Assassin's Fate (The Fitz and The Fool Trilogy #3)

‘The fight isn’t over until you win,’ I said. Burrich’s words. Spoken to me so long ago. I touched my leg. Warm and wet. I was hungry and thirsty and so tired. But I had them both beside me. Alive. Still bleeding, and my ears ringing. But alive.

Across the room, Lant was grinding at mortar with his knife. Per knelt on the floor beside him, likewise digging at a seam. Spark had crossed to a rack of tools meant for tearing flesh, not stone. Her upper lip curled back as she selected one of the black iron implements.
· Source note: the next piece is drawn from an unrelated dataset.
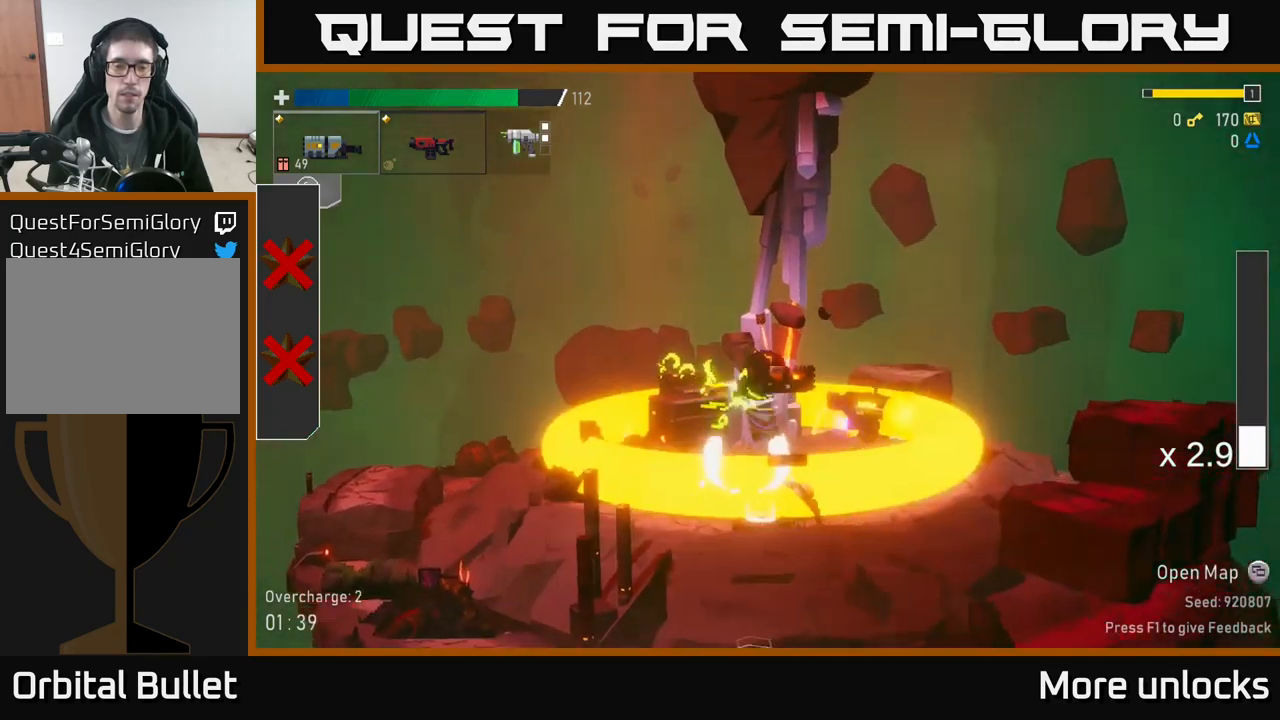
{"buttons": [], "left_stick": "center", "right_stick": "center", "events": []}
I turned my gaze away from that and met the Fool’s eyes.

‘I should go help them,’ he said.

‘Not yet.’

He gave me a questioning look.

‘Let me have this moment. All of you here with me. Just for a short time.’ A smile suddenly came to me. ‘I have news for you,’ I told him. I found I still could grin. ‘Fool, I’m a grandfather! Nettle has a baby girl now. Hope! Isn’t that a wonderful name?’
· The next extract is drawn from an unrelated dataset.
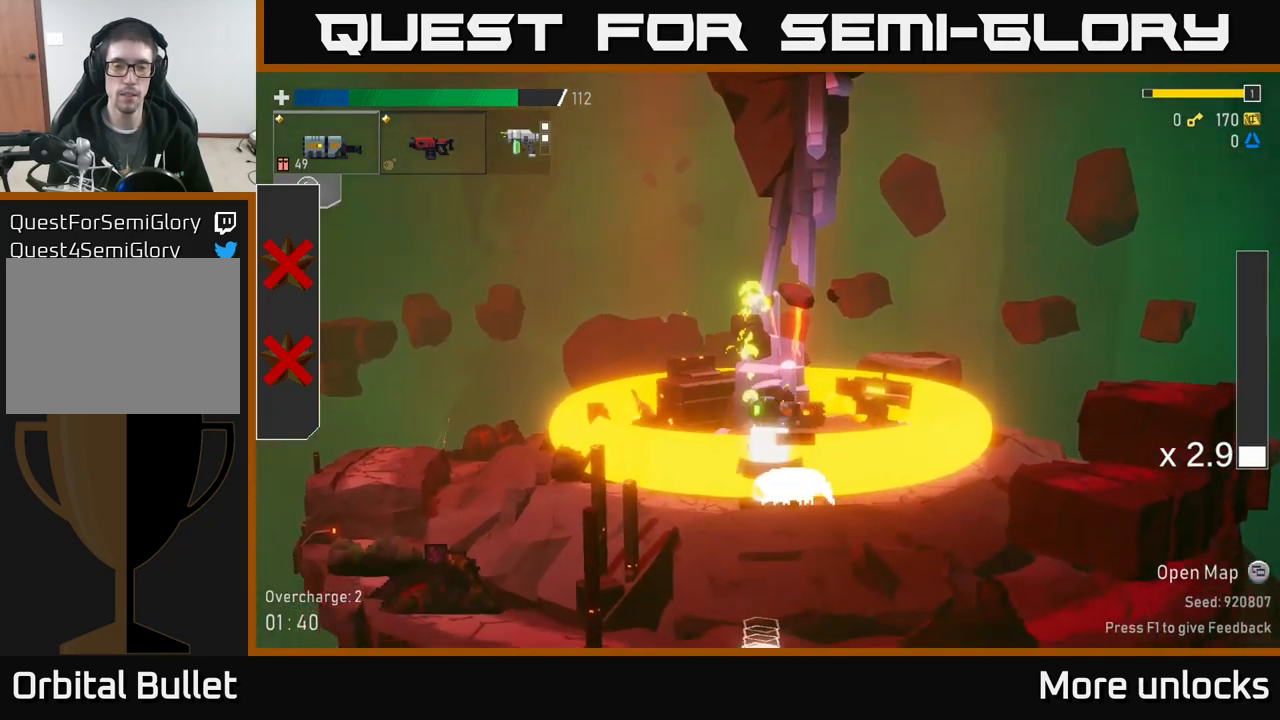
{"buttons": [], "left_stick": "center", "right_stick": "center", "events": []}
‘You. A grandfather.’ He smiled with me. ‘Hope. A perfect name.’

For a time we sat together in silence. I was so weary, and danger still threatened, but that did not steal the sweetness of being here, alive, with them. I was so tired. And my leg hurt. Nonetheless, I had this moment. I slipped into the wolf’s enjoyment of the immediate.

Rest a moment. I will keep watch.

I didn’t realize I had dozed until I twitched awake. I was thirsty and ravenously hungry. Bee was holding my hand and was asleep against me. Skin to skin, I felt my daughter as a part of me. I smiled slowly as I became aware of her Skill-wall. Self-taught. She would be strong with it. I lifted my eyes to the Fool. He was haggard but smiling. ‘Still here,’ he said softly.

Through the dimness, I saw that Lant had taken off his shirt and was sweating in the chill. He, Per and Spark were employing our looted swords to dig out the mortar in a section of wall. They had made an opening big enough to admit a man’s arm. The stone they had pulled out was as long and wide as a man’s forearm but only a hand tall. The blocks in the wall were staggered. They’d have to remove three above to take out the two below. At least six to move before Per could squeeze through. I should go and help. I knew that. But my body had cheerily burned my reserves to try to heal my leg. I cautiously felt the bandaging. Sticky and crusty. No new blood. Still likely to split open again when next I stood.

Lant stood up. ‘Stand back,’ he said and when Per and Spark did he kicked at the block they’d been working on. ‘Not yet,’ Spark said wearily. Per went back to his scraping.

‘Can’t we put one of your firepots in there now?’

Spark gave him a look. ‘If you want to chance caving in the tunnel beyond, I suppose we could.’

Per made a small sound of amusement and went on scraping at mortar.

The Fool and I were silent. One of the prisoners came out of the cell. He stumbled slowly toward where Per, Spark and Lant scraped at the mortar. He spoke hoarsely, in a boy’s voice. ‘I will help, if you have a tool for me.’ Spark measured him with her eyes, then she gave him her belt-knife, and he began to dig feebly at a line of mortar.

‘I truly feared I had to choose between you,’ the Fool said quietly. When I said nothing, he added, ‘Her dream of the buck, the bee, and the scale.’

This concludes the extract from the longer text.